Segundo o trecho selecionado sobre a Funasa, em que ano a Fundação foi criada?

Trecho selecionado =
---------------

Formalmente, há convênios, orientações e trabalhos administrativos em vigência. Os servidores registram o dia de trabalho, mas o expediente e as atividades do órgão estariam praticamente inexistindo, muito abaixo da rotina antiga. São respostas levantadas junto a servidores contatados pelo O POVO.
“A maioria dos funcionários não voltou ou não pode dar expediente na Funasa porque não faz mais parte da Funasa e as portarias de realocação não saíram ainda”, contou Dário Guerreiro, servidor há 34 anos.
“Essa matéria vai nos ajudar na nossa luta para retomar a Funasa”, afirmou o engenheiro Récio Ellery, servidor há 36 anos, que acompanhou a visita ao prédio do Jacarecanga. Outra que esteve no local com O POVO foi a agente administrativa Alexandra Leite Dias, há 40 anos no órgão. Ela foi superintendente da Fundação até 2022, ano anterior à extinção. “Nunca vimos uma situação dessas. E estamos impossibilitados de tomar decisões e atitudes”, reforçou.
Por email, O POVO demandou os ministérios das Cidades e da Saúde sobre a situação da Funasa em Fortaleza, mas não obteve respostas.
A Funasa é vinculada ao Ministério da Saúde. Foi criada em 1991, com a fusão de vários órgãos, entre eles a Fundação Serviços de Saúde Pública (Fsesp) e a Superintendência de Campanhas de Saúde Pública (Sucam). Uma das competências é promover a saúde pública em ações de saneamento, trabalho preventivo e educativo de combate a endemias, atenção à saúde de populações carentes e desenvolvimento de pesquisas científicas e tecnológicas.
Vários dos papéis espalhados pelo chão do imóvel do Jacarecanga contam parte dessa história.
No Ceará, cerca de 70 servidores da Funasa já foram ou aguardam portaria para serem realocados em outros órgãos dos ministérios da Gestão e Inovação (MGI), da Saúde (MS) e das Cidades (MCID). Na sede principal da Fundação em Fortaleza, na avenida Santos Dumont, no bairro Aldeota, o órgão não tem, por exemplo, nenhum veículo à disposição — a não ser um carro-laboratório. Os contratos de locação veicular não foram renovados.
Há receio, admitido por servidores, de que o prédio também possa ser invadido e saqueado em algum momento, como no prédio do Jacarecanga. Um servidor tem feito a vigilância noturna. Durante o dia, ela é feita por terceirizados. O local segue tendo expediente administrativo, mesmo com a movimentação bem discreta. A fachada está desgastada, revestimento solto ou trincado, marcas das incertezas.

---------------

Listagem =
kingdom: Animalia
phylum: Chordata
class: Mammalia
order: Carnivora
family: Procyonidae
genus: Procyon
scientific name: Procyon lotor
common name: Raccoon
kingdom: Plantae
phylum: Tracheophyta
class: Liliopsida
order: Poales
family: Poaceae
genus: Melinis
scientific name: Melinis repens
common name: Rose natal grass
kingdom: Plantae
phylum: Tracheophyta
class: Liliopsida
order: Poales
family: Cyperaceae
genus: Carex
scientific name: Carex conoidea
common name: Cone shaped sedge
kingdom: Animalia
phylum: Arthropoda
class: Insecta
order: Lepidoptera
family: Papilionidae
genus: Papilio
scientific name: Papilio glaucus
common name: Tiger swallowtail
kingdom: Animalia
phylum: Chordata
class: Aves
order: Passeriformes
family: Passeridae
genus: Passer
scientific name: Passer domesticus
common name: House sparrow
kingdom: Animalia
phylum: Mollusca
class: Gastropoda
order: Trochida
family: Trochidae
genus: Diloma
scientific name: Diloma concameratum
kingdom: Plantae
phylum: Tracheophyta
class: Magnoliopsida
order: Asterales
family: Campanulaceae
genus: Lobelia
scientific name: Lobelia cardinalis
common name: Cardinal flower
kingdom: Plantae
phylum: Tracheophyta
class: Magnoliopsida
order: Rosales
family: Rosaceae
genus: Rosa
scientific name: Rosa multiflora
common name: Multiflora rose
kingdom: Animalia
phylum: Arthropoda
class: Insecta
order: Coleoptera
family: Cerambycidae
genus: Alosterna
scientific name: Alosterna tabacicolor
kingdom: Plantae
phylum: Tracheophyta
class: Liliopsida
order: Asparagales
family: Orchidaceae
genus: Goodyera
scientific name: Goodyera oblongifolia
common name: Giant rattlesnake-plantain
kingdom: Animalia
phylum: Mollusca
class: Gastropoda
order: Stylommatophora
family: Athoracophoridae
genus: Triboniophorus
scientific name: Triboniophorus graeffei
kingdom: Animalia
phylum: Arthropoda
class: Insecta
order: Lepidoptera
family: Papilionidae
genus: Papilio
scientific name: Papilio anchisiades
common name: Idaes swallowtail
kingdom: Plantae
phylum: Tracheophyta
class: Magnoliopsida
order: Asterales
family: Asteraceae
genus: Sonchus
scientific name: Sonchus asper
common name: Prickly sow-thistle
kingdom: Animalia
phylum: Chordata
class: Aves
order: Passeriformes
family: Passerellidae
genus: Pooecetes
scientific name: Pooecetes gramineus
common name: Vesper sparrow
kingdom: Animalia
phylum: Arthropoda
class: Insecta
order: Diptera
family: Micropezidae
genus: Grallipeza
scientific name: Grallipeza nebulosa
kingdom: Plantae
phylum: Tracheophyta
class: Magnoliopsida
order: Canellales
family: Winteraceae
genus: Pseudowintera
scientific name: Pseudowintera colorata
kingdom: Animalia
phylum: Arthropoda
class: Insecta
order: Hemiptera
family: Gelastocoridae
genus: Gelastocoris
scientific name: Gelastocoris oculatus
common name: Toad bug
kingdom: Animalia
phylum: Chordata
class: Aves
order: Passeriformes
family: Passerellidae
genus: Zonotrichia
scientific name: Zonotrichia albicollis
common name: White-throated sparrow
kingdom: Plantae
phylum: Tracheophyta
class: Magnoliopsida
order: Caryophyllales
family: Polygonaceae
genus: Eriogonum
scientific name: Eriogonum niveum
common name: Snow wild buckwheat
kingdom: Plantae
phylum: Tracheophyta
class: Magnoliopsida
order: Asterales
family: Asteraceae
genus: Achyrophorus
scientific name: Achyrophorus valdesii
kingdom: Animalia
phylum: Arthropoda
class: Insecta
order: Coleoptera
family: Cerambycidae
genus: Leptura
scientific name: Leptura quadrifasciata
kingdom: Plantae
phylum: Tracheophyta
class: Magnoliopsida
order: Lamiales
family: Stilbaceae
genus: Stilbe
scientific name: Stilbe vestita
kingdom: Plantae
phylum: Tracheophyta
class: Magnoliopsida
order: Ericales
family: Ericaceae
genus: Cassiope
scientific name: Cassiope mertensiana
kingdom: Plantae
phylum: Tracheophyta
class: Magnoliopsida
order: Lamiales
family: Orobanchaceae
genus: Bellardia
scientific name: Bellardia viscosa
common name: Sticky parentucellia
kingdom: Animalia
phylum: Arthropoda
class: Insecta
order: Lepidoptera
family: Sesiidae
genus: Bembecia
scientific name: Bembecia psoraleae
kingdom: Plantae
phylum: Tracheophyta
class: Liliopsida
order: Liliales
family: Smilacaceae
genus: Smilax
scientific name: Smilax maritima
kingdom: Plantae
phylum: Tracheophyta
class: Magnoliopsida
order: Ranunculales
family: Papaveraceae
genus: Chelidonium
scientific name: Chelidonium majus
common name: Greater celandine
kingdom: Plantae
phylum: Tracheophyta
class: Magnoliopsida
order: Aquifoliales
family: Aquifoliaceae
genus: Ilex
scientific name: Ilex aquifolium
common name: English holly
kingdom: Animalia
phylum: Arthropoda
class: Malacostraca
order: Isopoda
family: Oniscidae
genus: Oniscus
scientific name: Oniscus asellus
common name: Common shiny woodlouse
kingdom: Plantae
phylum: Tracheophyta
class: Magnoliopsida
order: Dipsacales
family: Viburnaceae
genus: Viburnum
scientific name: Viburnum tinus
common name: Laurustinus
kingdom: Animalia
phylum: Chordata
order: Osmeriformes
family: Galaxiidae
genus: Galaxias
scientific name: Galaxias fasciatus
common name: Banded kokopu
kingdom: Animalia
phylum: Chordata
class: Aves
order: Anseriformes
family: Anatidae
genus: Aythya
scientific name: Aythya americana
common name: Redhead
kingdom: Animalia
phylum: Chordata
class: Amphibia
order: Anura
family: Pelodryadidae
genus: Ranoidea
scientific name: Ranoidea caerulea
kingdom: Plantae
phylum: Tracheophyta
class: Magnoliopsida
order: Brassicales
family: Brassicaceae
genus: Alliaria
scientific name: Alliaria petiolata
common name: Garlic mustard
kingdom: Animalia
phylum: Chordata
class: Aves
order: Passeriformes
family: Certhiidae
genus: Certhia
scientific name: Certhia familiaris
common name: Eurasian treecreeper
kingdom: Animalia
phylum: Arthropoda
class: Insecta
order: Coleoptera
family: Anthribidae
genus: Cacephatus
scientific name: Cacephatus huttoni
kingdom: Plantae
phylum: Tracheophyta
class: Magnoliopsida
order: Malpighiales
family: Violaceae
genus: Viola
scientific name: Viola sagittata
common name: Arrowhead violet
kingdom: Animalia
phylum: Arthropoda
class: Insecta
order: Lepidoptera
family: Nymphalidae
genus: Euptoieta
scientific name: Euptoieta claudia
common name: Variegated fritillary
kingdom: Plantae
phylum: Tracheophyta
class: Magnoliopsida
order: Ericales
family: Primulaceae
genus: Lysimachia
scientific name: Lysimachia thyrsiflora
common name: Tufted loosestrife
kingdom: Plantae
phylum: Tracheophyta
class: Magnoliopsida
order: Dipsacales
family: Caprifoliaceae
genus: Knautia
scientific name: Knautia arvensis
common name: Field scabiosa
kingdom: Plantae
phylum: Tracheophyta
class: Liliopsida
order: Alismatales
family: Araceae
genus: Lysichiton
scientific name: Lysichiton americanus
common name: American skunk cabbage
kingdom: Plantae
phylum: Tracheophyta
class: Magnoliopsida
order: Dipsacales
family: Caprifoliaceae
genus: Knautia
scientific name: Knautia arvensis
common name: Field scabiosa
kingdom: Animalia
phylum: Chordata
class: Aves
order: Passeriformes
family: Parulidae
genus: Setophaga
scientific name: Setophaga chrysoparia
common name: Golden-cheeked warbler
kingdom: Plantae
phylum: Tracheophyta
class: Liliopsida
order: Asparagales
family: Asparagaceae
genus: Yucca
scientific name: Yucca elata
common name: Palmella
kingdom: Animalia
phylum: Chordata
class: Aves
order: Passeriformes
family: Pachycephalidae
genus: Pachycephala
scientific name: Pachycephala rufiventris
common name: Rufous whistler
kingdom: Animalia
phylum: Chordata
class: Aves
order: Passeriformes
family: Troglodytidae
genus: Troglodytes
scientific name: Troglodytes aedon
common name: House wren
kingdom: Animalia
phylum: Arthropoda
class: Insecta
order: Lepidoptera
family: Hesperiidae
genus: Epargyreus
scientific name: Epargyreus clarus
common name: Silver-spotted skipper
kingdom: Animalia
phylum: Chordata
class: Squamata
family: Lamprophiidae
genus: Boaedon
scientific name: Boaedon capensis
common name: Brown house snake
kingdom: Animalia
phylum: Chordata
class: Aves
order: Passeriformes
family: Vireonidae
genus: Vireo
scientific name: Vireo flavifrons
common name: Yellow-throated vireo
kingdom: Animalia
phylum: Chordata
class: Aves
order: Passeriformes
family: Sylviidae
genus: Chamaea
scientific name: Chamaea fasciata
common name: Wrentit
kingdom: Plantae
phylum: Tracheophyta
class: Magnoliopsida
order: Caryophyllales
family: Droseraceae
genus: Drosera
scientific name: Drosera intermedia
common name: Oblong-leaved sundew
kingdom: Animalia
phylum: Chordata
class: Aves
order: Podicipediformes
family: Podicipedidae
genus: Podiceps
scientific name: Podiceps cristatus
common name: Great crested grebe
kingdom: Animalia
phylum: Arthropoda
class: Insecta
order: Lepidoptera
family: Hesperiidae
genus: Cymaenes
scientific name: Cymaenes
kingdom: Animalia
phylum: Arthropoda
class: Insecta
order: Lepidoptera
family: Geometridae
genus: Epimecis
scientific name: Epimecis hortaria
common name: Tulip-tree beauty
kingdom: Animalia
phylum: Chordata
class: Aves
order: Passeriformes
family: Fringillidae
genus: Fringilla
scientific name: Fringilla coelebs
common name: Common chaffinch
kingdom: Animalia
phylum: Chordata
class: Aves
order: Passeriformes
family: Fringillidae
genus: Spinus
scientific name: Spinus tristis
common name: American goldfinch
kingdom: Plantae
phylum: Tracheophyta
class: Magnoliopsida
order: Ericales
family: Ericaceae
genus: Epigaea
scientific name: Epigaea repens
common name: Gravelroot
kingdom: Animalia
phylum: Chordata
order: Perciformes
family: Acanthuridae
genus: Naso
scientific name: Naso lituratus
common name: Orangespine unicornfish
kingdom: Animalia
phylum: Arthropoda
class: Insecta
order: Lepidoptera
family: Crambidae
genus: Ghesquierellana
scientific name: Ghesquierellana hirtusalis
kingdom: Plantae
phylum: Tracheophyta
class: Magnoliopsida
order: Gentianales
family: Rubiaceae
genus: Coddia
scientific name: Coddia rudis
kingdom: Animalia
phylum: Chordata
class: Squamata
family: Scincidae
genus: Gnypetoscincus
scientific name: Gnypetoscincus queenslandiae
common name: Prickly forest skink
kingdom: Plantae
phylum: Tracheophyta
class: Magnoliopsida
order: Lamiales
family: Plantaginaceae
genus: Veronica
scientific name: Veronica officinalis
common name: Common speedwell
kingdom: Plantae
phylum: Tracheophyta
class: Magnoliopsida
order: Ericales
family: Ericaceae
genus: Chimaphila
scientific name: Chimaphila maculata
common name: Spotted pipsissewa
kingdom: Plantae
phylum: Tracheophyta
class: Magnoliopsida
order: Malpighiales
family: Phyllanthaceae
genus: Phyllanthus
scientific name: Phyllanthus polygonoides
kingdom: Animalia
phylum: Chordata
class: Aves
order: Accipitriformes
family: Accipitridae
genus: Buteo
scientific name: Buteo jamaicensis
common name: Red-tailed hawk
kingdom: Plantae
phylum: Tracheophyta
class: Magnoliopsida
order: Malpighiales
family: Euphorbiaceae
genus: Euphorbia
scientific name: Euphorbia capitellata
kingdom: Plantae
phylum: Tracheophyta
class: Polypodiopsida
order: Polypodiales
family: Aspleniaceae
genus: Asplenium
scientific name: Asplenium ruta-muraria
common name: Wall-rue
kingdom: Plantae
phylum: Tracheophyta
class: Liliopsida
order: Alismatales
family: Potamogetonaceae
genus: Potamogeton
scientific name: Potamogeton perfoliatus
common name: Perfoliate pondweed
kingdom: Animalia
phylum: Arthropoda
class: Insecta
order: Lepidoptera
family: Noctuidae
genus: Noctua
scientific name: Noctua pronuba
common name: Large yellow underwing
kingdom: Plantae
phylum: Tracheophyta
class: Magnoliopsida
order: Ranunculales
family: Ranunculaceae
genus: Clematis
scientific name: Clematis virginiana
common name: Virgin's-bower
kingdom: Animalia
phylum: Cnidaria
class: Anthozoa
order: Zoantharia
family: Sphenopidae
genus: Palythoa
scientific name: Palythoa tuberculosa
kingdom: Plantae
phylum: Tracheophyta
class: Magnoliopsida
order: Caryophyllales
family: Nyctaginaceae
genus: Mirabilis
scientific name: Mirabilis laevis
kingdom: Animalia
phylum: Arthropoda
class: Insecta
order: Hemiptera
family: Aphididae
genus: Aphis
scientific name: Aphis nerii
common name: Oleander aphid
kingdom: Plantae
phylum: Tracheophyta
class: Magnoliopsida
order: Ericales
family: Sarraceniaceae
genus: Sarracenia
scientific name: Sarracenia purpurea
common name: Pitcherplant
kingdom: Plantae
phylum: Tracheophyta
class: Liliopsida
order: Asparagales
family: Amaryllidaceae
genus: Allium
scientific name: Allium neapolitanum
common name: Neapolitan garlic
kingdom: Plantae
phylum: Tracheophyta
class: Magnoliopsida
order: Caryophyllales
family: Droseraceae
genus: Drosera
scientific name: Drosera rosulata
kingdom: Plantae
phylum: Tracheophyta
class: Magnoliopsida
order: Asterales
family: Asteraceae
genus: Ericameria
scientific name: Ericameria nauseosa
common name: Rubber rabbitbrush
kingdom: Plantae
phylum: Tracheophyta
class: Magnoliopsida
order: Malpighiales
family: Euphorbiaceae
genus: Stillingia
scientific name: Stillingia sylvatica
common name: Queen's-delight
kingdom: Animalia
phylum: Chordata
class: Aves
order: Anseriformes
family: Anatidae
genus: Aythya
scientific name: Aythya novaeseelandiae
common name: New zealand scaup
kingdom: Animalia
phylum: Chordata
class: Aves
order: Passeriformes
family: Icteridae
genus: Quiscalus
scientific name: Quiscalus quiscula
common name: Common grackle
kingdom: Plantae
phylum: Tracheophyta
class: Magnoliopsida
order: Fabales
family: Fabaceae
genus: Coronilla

---------------

Resposta completa = A Funasa foi criada em 1991.